> [Dataset content]
——————
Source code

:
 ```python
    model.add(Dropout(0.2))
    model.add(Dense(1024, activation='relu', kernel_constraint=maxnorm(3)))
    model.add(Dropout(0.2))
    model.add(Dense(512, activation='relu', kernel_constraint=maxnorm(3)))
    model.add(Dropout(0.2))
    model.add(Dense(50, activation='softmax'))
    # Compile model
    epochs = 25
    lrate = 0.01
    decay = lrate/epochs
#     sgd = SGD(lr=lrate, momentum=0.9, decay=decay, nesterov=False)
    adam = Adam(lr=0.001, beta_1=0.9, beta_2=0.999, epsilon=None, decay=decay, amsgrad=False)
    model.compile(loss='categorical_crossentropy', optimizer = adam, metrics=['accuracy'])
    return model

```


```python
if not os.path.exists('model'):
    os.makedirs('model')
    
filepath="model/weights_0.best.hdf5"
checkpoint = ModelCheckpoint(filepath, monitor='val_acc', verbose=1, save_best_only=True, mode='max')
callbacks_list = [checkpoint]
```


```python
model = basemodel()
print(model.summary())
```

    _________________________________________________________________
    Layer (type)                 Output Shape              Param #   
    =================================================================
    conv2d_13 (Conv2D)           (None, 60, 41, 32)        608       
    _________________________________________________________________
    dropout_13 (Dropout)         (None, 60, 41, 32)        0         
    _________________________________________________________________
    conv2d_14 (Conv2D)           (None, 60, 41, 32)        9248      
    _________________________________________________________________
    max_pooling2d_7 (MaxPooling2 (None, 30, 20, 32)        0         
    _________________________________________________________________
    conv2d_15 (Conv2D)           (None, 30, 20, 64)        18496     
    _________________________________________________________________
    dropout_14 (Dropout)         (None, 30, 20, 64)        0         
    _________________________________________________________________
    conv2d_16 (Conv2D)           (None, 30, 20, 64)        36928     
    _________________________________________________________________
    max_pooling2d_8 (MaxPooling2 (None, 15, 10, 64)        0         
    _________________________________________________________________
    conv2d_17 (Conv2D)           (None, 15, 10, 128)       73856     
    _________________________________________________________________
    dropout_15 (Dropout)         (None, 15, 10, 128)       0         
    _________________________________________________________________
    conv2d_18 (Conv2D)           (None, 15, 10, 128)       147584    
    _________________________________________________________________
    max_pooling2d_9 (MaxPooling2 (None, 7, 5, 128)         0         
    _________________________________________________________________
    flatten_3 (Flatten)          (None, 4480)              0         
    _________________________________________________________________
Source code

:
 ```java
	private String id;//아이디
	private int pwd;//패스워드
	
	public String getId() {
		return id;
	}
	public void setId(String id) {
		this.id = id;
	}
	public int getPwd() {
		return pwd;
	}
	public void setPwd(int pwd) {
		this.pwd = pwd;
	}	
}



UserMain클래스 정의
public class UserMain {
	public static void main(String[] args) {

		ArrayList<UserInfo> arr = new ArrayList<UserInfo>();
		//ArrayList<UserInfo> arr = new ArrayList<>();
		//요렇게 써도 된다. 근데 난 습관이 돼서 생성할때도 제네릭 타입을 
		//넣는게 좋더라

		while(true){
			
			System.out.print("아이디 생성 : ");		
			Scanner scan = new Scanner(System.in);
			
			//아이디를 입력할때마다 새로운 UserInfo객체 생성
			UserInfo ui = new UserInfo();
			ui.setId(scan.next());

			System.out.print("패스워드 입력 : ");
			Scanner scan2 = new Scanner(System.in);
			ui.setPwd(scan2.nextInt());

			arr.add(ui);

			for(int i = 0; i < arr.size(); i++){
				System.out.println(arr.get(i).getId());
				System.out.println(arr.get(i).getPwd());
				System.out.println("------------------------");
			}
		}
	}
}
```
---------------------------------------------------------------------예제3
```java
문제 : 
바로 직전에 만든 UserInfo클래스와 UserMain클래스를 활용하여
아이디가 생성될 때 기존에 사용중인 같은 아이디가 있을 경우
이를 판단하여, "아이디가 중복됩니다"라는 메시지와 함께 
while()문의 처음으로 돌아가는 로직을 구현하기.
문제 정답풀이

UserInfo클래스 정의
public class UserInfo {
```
——————
> [Assignment] Word for word, repeat the records above.

> [Your response]
Source code

:
 ```python
    model.add(Dropout(0.2))
    model.add(Dense(1024, activation='relu', kernel_constraint=maxnorm(3)))
    model.add(Dropout(0.2))
    model.add(Dense(512, activation='relu', kernel_constraint=maxnorm(3)))
    model.add(Dropout(0.2))
    model.add(Dense(50, activation='softmax'))
    # Compile model
    epochs = 25
    lrate = 0.01
    decay = lrate/epochs
#     sgd = SGD(lr=lrate, momentum=0.9, decay=decay, nesterov=False)
    adam = Adam(lr=0.001, beta_1=0.9, beta_2=0.999, epsilon=None, decay=decay, amsgrad=False)
    model.compile(loss='categorical_crossentropy', optimizer = adam, metrics=['accuracy'])
    return model

```


```python
if not os.path.exists('model'):
    os.makedirs('model')
    
filepath="model/weights_0.best.hdf5"
checkpoint = ModelCheckpoint(filepath, monitor='val_acc', verbose=1, save_best_only=True, mode='max')
callbacks_list = [checkpoint]
```


```python
model = basemodel()
print(model.summary())
```

    _________________________________________________________________
    Layer (type)                 Output Shape              Param #   
    =================================================================
    conv2d_13 (Conv2D)           (None, 60, 41, 32)        608       
    _________________________________________________________________
    dropout_13 (Dropout)         (None, 60, 41, 32)        0         
    _________________________________________________________________
    conv2d_14 (Conv2D)           (None, 60, 41, 32)        9248      
    _________________________________________________________________
    max_pooling2d_7 (MaxPooling2 (None, 30, 20, 32)        0         
    _________________________________________________________________
    conv2d_15 (Conv2D)           (None, 30, 20, 64)        18496     
    _________________________________________________________________
    dropout_14 (Dropout)         (None, 30, 20, 64)        0         
    _________________________________________________________________
    conv2d_16 (Conv2D)           (None, 30, 20, 64)        36928     
    _________________________________________________________________
    max_pooling2d_8 (MaxPooling2 (None, 15, 10, 64)        0         
    _________________________________________________________________
    conv2d_17 (Conv2D)           (None, 15, 10, 128)       73856     
    _________________________________________________________________
    dropout_15 (Dropout)         (None, 15, 10, 128)       0         
    _________________________________________________________________
    conv2d_18 (Conv2D)           (None, 15, 10, 128)       147584    
    _________________________________________________________________
    max_pooling2d_9 (MaxPooling2 (None, 7, 5, 128)         0         
    _________________________________________________________________
    flatten_3 (Flatten)          (None, 4480)              0         
    _________________________________________________________________
Source code

:
 ```java
	private String id;//아이디
	private int pwd;//패스워드
	
	public String getId() {
		return id;
	}
	public void setId(String id) {
		this.id = id;
	}
	public int getPwd() {
		return pwd;
	}
	public void setPwd(int pwd) {
		this.pwd = pwd;
	}	
}



UserMain클래스 정의
public class UserMain {
	public static void main(String[] args) {

		ArrayList<UserInfo> arr = new ArrayList<UserInfo>();
		//ArrayList<UserInfo> arr = new ArrayList<>();
		//요렇게 써도 된다. 근데 난 습관이 돼서 생성할때도 제네릭 타입을 
		//넣는게 좋더라

		while(true){
			
			System.out.print("아이디 생성 : ");		
			Scanner scan = new Scanner(System.in);
			
			//아이디를 입력할때마다 새로운 UserInfo객체 생성
			UserInfo ui = new UserInfo();
			ui.setId(scan.next());

			System.out.print("패스워드 입력 : ");
			Scanner scan2 = new Scanner(System.in);
			ui.setPwd(scan2.nextInt());

			arr.add(ui);

			for(int i = 0; i < arr.size(); i++){
				System.out.println(arr.get(i).getId());
				System.out.println(arr.get(i).getPwd());
				System.out.println("------------------------");
			}
		}
	}
}
```
---------------------------------------------------------------------예제3
```java
문제 : 
바로 직전에 만든 UserInfo클래스와 UserMain클래스를 활용하여
아이디가 생성될 때 기존에 사용중인 같은 아이디가 있을 경우
이를 판단하여, "아이디가 중복됩니다"라는 메시지와 함께 
while()문의 처음으로 돌아가는 로직을 구현하기.
문제 정답풀이

UserInfo클래스 정의
public class UserInfo {
```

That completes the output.